O seu Viriato partiu e Valdemar ficaria seis meses e meio no mar, como moço, o posto mais baixo na hierarquia a bordo. "O moço fazia tudo, o moço era o moço - ó rapaz, vai buscar isto, ó rapaz vai buscar aquilo." Foi a bordo que os conceitos teóricos ganharam corpo e expressões como "estrafego", "linha-mãe", "estralhos" traduziam-se em coisas concretas. Já em mar, a pescaria começava com o arraiar dos dóris, "encaixados uns nos outros como barquilhos de sorvete", descreve Valdemar Aveiro. Tudo obedecia a um ritual que mais parecia uma cerimónia religiosa. Aos poucos, a gíria e os rituais dos homens do mar passaram a ser também os seus. Aos poucos, a vida dos homens do mar passou a ser também a sua.
Mais tarde, Valdemar ganhou uma bolsa de estudo, terminou o liceu e seguiu para a Escola Náutica, onde fez o curso oficial de Marinha Marcante. "Sou uma ave rara em Ílhavo.
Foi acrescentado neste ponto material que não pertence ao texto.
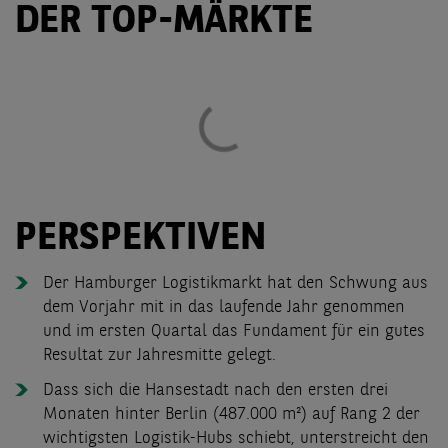
DER TOP-MÄRKTE
PERSPEKTIVEN
Der Hamburger Logistikmarkt hat den Schwung aus
dem Vorjahr mit in das laufende Jahr genommen
und im ersten Quartal das Fundament für ein gutes
Resultat zur Jahresmitte gelegt.
Dass sich die Hansestadt nach den ersten drei
Monaten hinter Berlin (487.000 m²) auf Rang 2 der
wichtigsten Logistik-Hubs schiebt, unterstreicht den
Em Lisboa, fui quase adoptado pelos Varela Cid, família de uma grande nobreza de alma. Fui orientado por eles na minha vida de estudante", sublinha o capitão de Ílhavo, que passou a dedicar-se depois à pesca de arrasto. "Quando saí da escola, já era piloto oficial náutico."
Uns anos mais tarde, já casado e com dois filhos, decide tentar libertar-se do mar. Partiu com a família para Toronto, no Canadá. Queria então estudar Medicina. "Armei-me em aventureiro e fui atrás de uma ilusão. A vida na América não era aquilo que se dizia. A experiência foi um fracasso tremendo. O único mérito que tive foi o de ter tido a coragem de voltar para trás e de ter reconhecido que tinha errado e sujeitar-me ao escárnio", conta. "Fui vivendo a minha vida. Voltei para a Empresa Pesca de Aveiro, na Gafanha da Nazaré, onde continuo a viver - sou de Ílhavo de nascimento, de coração sou gafanhão."
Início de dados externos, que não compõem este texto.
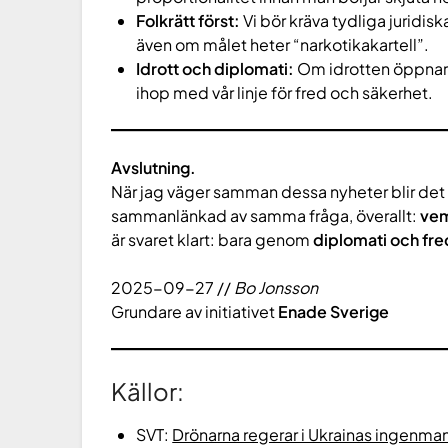
Folkrätt först:
Vi bör kräva tydliga juridisk
även om målet heter “narkotikakartell”.
Idrott och diplomati:
Om idrotten öppnar f
ihop med vår linje för fred och säkerhet.
Avslutning.
När jag väger samman dessa nyheter blir det ty
sammanlänkad av samma fråga, överallt:
vem
är svaret klart: bara genom
diplomati och fre
2025-09-27 //
Bo Jonsson
Grundare av initiativet
Enade Sverige
Källor:
SVT:
Drönarna regerar i Ukrainas ingenma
Voltou para o mar, aceitou a vida que tinha e a ela dedicou-se com afinco. Chegou ao topo da hierarquia a bordo. A sua estreia como capitão foi feita no Santa Joana, um arrastão construído em 1936, propriedade da Empresa de Pesca de Aveiro. Seguiram-se outras viagens e chegou o dia em que Valdemar mudou de patrão e passou a comandar o então moderno arrastão de nome Coimbra, fabricado em 1948 e pertencente à Empresa de Pesca de São Jacinto. "Corri o mundo no Coimbra. Eu e uns colegas fomos os primeiros portugueses a ir ao Norte da Sibéria à procura de bacalhau, fizemos uma pesca terrivelmente abundante. E o Coimbra também foi o primeiro de um grupo de navios que resolveram experimentar, pela primeira vez, o mar de Barents."
Valdemar Aveiro deixou o mar em Agosto de 1988, mas continua ligado à actividade da pesca, como administrador na Empresa de Pesca de São Jacinto. "Saudades do mar? Nem sei o que lhe diga, sim e não. Tenho saudades, mas não saudades doentias, gosto de recordar, não as amarguras, mas as coisas boas que passei, e tive alegrias muito grandes. Tive sempre uma apetência para lidar com estrangeirada, fossem esquimós, ou outros, gostava de me dar com toda a gente. Conheci sítios muito esconsos do mundo, conheci muita gente, sempre na pesca do bacalhau."